I followed him down the hall, and was close upon his heels, when he flung open the door of the lead-lined room, and stepped inside. Our cries of surprised alarm were simultaneous.

In the chair where we had left him sat Williams; but physically he was a different man. He had shrunken several inches in stature, while his head appeared to have grown larger, with the forehead almost bulbous in aspect. His fingers were extremely long and sensitive, but suggestive of great strength. His frame was thin to emaciation.

"Good Heavens!" I gasped. "What has happened?"

"It is an extreme case of mental influence upon matter," answered Mortimer, bending over the hypnotized man. "You remember how young Bennet's features took on the characteristics of a Hun? A similar thing, but in a much intenser degree, has happened to Williams. He has become a man of the future physically as well as mentally."

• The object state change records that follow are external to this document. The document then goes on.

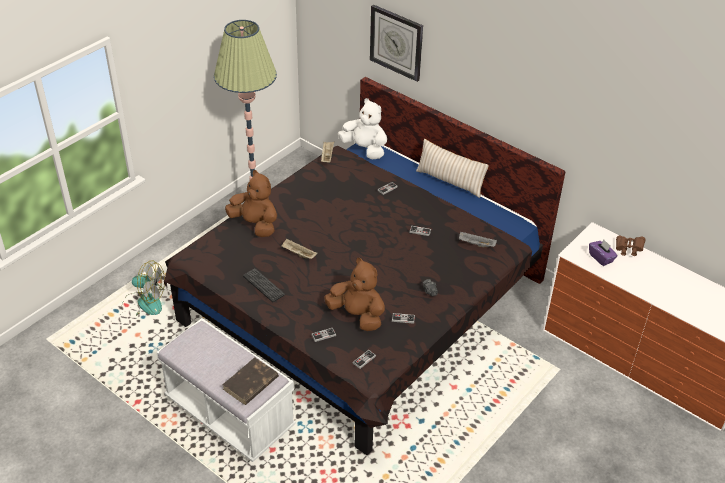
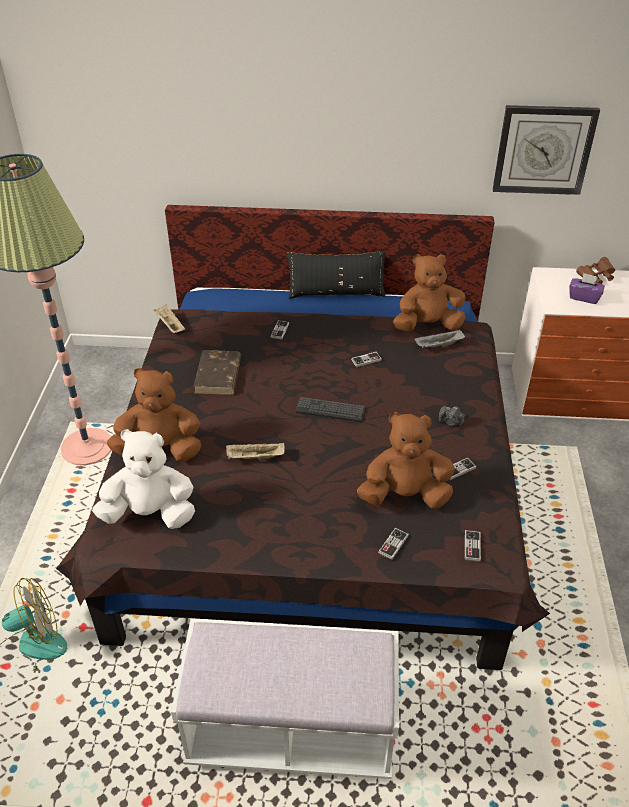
camera: 35 degrees left, 0 degrees up
brown book [222,357,279,405] -> brown book moved to [194,350,241,395]
keyboard [243,268,285,302] -> keyboard moved to [295,397,365,422]
white plush toy [338,98,387,160] -> white plush toy moved to [92,429,195,529]
wall clock [370,5,423,82] -> wall clock moved to [493,105,600,195]
beige pillow [416,139,489,198] -> black pillow [287,251,386,299]
none -> brown plush toy [393,254,466,331]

"Good Lord!" I cried. "Waken him at once! This is horrible."

"To be frank with you," said Mortimer gravely, "I am afraid to. He has been in this state much longer than I realized. To waken him too suddenly would be dangerous. It might even prove fatal."

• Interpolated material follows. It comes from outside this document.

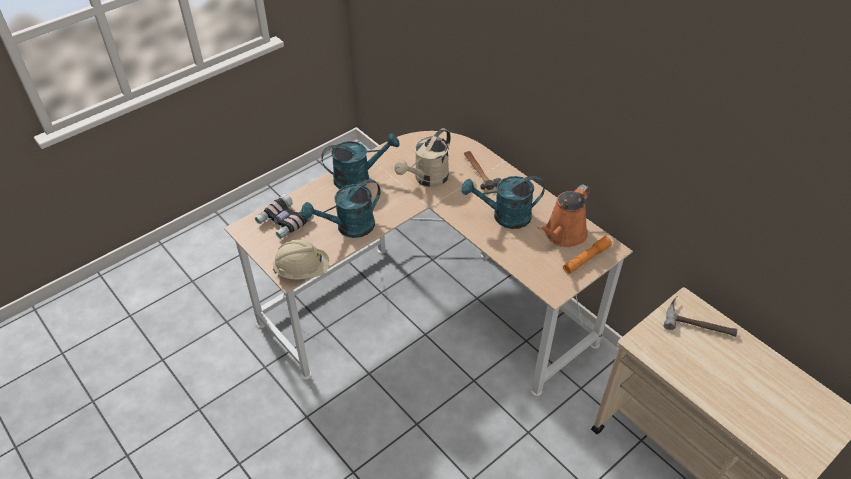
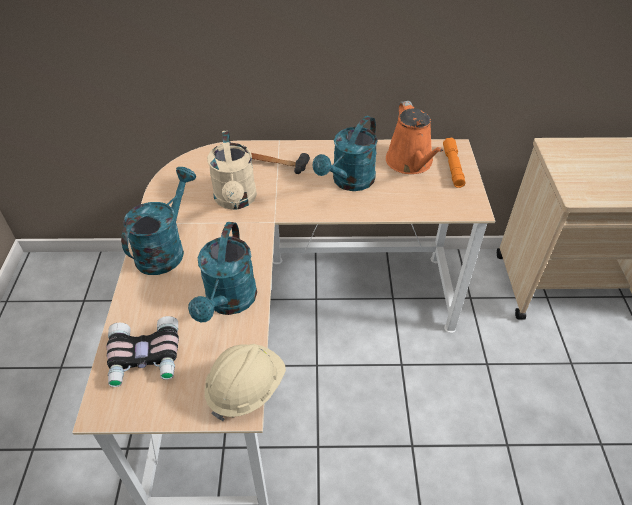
camera: 50 degrees left, 0 degrees up
hammer [664,297,737,337] -> none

For a moment he seemed lost in thought. Then he removed the ear phones from Williams' head, and addressed him. "Sleep," he commanded. "Sleep soundly and naturally. When you have rested sufficiently, you will awaken and be your normal self."

Shortly after this, I left Mortimer, and, although it was my day off duty, went to my hospital. How good my commonplace tonsil cases seemed after the unholy things I had just experienced! I surprised the resident physician almost into a state of coma by putting in the remainder of the day in the hardest work possible in the free clinic; and finally went home, tired in mind and body.

I turned in early for what I deemed a well-earned rest, and fell asleep instantly. The next thing of which I was conscious was the insistent ringing of the telephone bell beside my bed.

"Hello," I cried sleepily, taking down the receiver. "Dr. Claybridge speaking."

"Claybridge, this is Mortimer," came the almost hysterical response. "For God's sake, come over to the laboratory at once!"

"What has happened?" I demanded, instantly wide awake. It would take something unusual to wring such excitement from the unemotional Mortimer.

"It's Williams," he answered. "I can't bring him back. He got awake about an hour ago, and still believes that he is living in the future. Physically, he is the same as he was when last you saw him this afternoon."